Privatisering heeft voordelen en nadelen voor de consumenten:
  • Voordeel: Als een geprivatiseerd bedrijf moet concurreren met andere aanbieders van het product, zal het proberen consumenten te lokken met nieuwe diensten en lagere prijzen. Bedrijven worden gedwongen op de kosten te letten en deze te innoveren; er komt productinnovatie. Slecht presterende bedrijven zullen verdwijnen.
  • Nadeel: prikkelen of zekerheid: Een overheidsbedrijf krijgt steun van de overheid bij verlies; het bedrijf kan niet failliet gaan en werknemers zijn verzekerd van hun baan. Er zijn bij overheidsbedrijven minder prikkels om efficiënt te werken.
    De overheid staat voor een dilemma (niet of wel privatiseren); Bij privatisering kiest de overheid voor het inbouwen van (markt)prikkels en niet ovor een bedrijfszekerheid (verzekeren). Een onderneming die geprivatiseerd is, zal alles doen om de kosten te verlagen en de winst te verhogen.

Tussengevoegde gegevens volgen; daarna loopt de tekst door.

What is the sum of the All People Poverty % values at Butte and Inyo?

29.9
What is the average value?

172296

Concessiebeeid: om reizigers te mogen vervoeren, moeten bedrijven een concessie verwerven. Dit geeft het alleenrecht om gedurende een aantal jaren een spoortraject te exploiteren. Concessies kan men alleen verkrijgen bij de overheid. Spoorwegen in grote steden zijn druk en winstgevend, terwijl spoorwegen in dorpjes verlies draaien. Toch worden deze verkocht (aan degene die de laagste subsidie wilt). Door de dienstregelingen om elkaar af te stemmen en de frequentie op te voeren, maken deze ondernemingen (mede door subsidie) winst.

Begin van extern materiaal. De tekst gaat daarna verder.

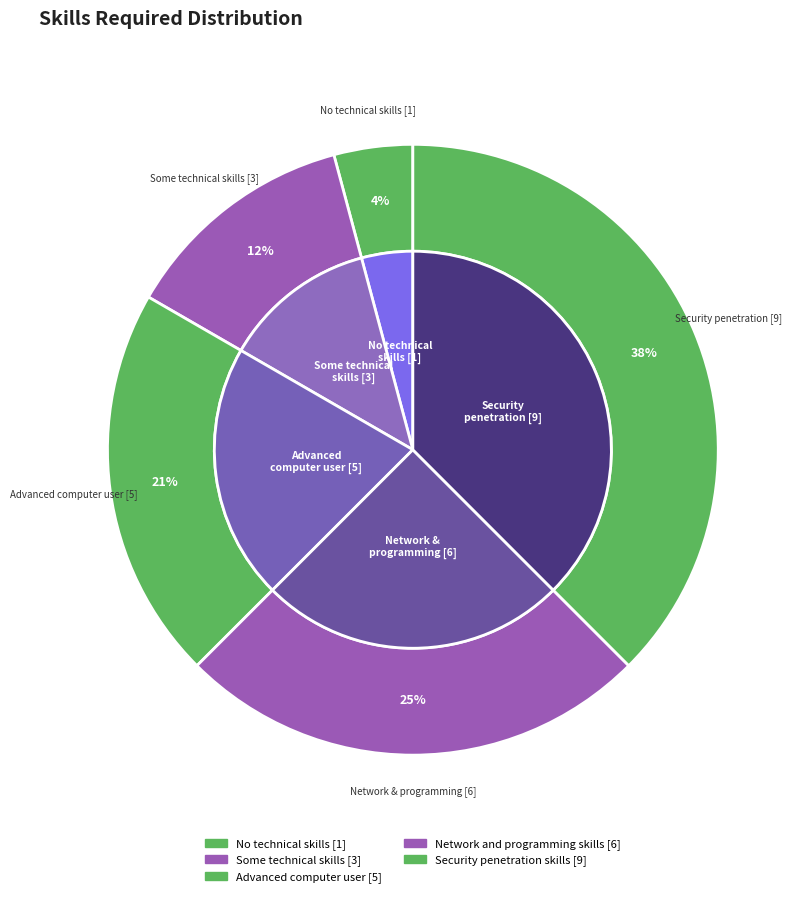

Which slice is the smallest?

No technical skills [1]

De schade veroorzaakt door files wordt in geld uitgedrukt; congestiekosten. Voor elk uur tijdsverlies per voertuig wordt een gemiddeld schadebedrag van 30,- gerekend. Het bedrag is gebaseerd op studies naar de koten van verloren tijd van de personen in de file.
De welvaartstheorie beschouwt congestiekosten als externe kosten die leiden tot een verlies aan welvaart. De extra kosten die één weggebruiker veroorzaakt bij de ander (het wordt drukker), noemen we marginale congestiekosten. Daarom zijn het externe kosten; ze leiden tot inefficiënties en eventueel tot ingrijpen van de overheid.
Als de marginale kosten 0 zijn, kan de provincie een rpijs vragen voor de aangeboden dienst. De provincie handelt als monopolist die zijn marktmacht gebruikt om surplus naar zich toe te trekken. Welvaartstheoretisch is er geen reden tot tolheffing; heffing werkt als een indirecte belasting die de welvaart vermindert. Dit is anders bij congestie.
Kilometerheffing: Alle auto's krijgen een apparaatje dat via een satelliet elke gereden kilometer telt, waar heffing voor wordt gerekend. Deze kan verschillen naar tijd en naar plaats (spits hoger dan tijdens de daluren). Met het invoeren van de kmheffing worden andere belastingen afgeschaft: de BPM (belasting van peronenauto's en motorrijwielen); deze wordt betaald bij aanschaf van een nieuw voertuig en kan oplopen tot 42% (!) van de aanschafprijs. Ook worden de kosten van autogebruik variabel. Voorstanders van de kmheffing verwachten dat automobilisten een prikkel heben om hun keuzegedrag te veranderen (meer fietsen!).

Maak natuurlijk allemaal leuk jullie opdrachtjes!